If it seems like there are more beers on the shelves at your favorite supermarket or on tap in your neighborhood bar, you’re probably right. Craft brewing is taking over America’s beer scene, and while a few die-hard brew-and-ballgame types may grouse about the gentrification of good old American beer, many newcomers are beginning to appreciate exciting innovations on the American beer scene.
So What Is Craft Beer?
"Craft beer” is just a fancy name for a beer that comes from a small, independent or traditional brewery, according to the Brewer’s Association. A "small” brewery produces 6 million or less barrels of beer each year. An "independent” means that less than 25 percent of the craft brewery is owned or controlled by an member of the alcoholic beverage industry who is not also a craft brewer. A "traditional” brewer makes beer from traditional or innovative brewing techniques along with fermentation. A true craft brewery can abide by one or all of these definitions, but the most important characteristic, according to Andy Sparhawk, craft beer program coordinator for the Brewer’s Association, is authenticity.
"I believe that small and independent craft brewers are part of a larger cultural shift in the United States towards products with character and authenticity,” Sparhawk says. "Just as Americans have expanded their horizons on different foods, such as cheese, chocolate and coffee, so to have they expanded their understanding and tastes for beer.”

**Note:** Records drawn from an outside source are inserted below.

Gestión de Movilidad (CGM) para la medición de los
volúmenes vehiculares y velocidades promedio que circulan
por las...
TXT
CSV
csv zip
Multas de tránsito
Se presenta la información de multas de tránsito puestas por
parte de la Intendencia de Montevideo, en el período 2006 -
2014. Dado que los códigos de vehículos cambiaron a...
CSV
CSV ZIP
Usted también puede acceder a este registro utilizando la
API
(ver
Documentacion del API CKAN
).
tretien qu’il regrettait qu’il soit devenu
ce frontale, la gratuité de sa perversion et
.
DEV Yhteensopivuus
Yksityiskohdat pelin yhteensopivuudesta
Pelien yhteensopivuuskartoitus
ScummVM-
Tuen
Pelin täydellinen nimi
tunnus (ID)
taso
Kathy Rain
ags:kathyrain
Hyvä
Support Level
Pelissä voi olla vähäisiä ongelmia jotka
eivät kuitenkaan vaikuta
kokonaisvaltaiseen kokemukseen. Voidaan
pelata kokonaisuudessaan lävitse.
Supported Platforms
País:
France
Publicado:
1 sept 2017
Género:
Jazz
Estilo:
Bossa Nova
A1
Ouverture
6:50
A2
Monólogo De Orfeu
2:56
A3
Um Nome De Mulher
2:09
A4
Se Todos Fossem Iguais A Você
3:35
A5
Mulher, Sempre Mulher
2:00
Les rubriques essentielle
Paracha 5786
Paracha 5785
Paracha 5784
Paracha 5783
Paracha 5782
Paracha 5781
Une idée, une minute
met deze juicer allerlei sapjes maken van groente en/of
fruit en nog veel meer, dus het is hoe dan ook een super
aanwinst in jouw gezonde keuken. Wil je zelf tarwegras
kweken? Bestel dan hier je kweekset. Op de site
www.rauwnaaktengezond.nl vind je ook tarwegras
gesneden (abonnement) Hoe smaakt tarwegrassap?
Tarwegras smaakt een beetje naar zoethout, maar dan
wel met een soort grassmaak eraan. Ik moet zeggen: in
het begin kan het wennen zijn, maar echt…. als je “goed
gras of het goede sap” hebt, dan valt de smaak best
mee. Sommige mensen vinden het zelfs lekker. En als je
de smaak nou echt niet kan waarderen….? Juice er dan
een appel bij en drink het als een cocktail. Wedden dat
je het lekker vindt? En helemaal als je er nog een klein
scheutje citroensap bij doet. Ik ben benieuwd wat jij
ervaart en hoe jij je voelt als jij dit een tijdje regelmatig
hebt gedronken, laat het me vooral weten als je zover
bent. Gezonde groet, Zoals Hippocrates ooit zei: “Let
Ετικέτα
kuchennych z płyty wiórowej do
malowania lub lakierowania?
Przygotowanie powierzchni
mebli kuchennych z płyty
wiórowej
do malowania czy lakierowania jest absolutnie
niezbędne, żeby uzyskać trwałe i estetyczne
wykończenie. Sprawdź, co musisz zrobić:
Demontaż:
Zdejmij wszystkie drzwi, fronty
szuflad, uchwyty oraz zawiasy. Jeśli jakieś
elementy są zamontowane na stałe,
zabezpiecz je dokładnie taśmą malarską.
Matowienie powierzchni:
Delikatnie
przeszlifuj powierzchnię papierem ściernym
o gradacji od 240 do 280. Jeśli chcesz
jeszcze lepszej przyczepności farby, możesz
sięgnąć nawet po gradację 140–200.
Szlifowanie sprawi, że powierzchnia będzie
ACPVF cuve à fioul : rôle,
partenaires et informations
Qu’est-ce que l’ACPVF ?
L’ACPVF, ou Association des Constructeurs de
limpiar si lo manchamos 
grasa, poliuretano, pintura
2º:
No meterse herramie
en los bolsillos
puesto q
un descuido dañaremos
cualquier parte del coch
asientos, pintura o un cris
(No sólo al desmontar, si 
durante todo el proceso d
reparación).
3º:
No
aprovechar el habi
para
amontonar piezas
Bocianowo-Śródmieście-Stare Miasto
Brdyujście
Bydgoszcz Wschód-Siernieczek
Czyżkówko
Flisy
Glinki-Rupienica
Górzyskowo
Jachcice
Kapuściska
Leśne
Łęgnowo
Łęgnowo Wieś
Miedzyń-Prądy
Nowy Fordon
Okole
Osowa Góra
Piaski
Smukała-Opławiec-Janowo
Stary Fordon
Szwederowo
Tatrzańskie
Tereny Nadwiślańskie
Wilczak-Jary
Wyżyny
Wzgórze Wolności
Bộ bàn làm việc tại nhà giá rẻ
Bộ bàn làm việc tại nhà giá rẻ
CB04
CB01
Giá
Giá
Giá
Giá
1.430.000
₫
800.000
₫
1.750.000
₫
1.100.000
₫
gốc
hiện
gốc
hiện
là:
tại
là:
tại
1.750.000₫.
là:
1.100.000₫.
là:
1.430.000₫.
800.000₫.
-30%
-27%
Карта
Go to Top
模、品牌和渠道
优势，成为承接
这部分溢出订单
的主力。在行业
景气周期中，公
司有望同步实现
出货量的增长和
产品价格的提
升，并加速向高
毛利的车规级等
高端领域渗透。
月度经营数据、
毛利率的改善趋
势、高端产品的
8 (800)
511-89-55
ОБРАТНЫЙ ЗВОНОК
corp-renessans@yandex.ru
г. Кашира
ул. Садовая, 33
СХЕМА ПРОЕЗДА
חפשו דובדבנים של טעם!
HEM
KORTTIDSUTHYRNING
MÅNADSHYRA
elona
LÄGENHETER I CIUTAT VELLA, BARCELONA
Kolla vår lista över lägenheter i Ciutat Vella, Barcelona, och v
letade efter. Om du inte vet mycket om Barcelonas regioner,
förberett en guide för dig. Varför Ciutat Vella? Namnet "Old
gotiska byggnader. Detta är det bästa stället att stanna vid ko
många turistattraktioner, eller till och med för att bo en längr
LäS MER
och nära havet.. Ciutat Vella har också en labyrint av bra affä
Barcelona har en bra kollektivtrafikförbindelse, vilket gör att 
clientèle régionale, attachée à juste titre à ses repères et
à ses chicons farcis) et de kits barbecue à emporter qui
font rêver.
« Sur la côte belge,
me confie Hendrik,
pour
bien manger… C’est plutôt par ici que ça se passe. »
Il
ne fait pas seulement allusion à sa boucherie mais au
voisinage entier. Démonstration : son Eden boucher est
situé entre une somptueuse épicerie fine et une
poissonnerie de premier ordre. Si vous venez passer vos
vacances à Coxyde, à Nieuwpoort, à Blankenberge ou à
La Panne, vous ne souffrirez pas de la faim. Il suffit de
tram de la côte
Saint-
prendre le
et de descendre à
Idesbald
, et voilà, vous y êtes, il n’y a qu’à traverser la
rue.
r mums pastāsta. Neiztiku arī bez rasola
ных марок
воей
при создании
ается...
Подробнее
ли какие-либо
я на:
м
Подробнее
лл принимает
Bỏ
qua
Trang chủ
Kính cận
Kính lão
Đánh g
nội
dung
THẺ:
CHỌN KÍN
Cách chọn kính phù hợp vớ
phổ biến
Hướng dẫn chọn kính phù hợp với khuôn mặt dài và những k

Why Are There So Many Different Types of Craft Beer?
If you’ve ever been lost in the beer aisle holding up a bottle of IPA against a bottle of stout and trying to make sense of how one is different from the other, you’re not alone. Craft brews are a whole new world of beer, and they often taste very different from the beer our grandparents kept in the fridge. The reason the taste varies so much, according to Sparhawk, comes down to ingredients.
"Often times, beer categories are split between the type of yeast that is used to ferment them,” Sparhawk says. "For instance, ale yeast ferments best at relatively warmer temperature than its lager yeast counterpart does.” This difference means that ales, like India Pale Ale (IPA) and many German and Belgian styles will have more intense flavors.
Lagers, on the other hand, like pilsners, are often defined by their clean taste, and for Americans, are often the most similar to classic brands, since most large breweries in America brew lagers.
But you shouldn’t spend too much time trying to decide if you’re drinking a "good” craft beer or not. "If you’re just trying to get into craft beer, I think one can decide whether a beer is good or not by whether they are enjoying it or not,” Sparhawk says. "One of the reasons why craft beer has become so popular is because it can be enjoyed by almost anyone, the simplicity is probably one of the factors that draws people to the beverage.”
Is Craft Beer Just a Fad?
Probably not. There are more breweries in America than ever before. In fact, you’re probably closer to craft beer than you think.
"The average American lives within 10 miles of a brewery, and the United States is now home to more than 4,000 breweries, which is the most in history,” Sparhawk says. "You really can’t go anywhere in this country without being able to find a brewery or at least a strong craft beer culture.”
There’s never been a better time for beer in America that then present, so get out and get drinking!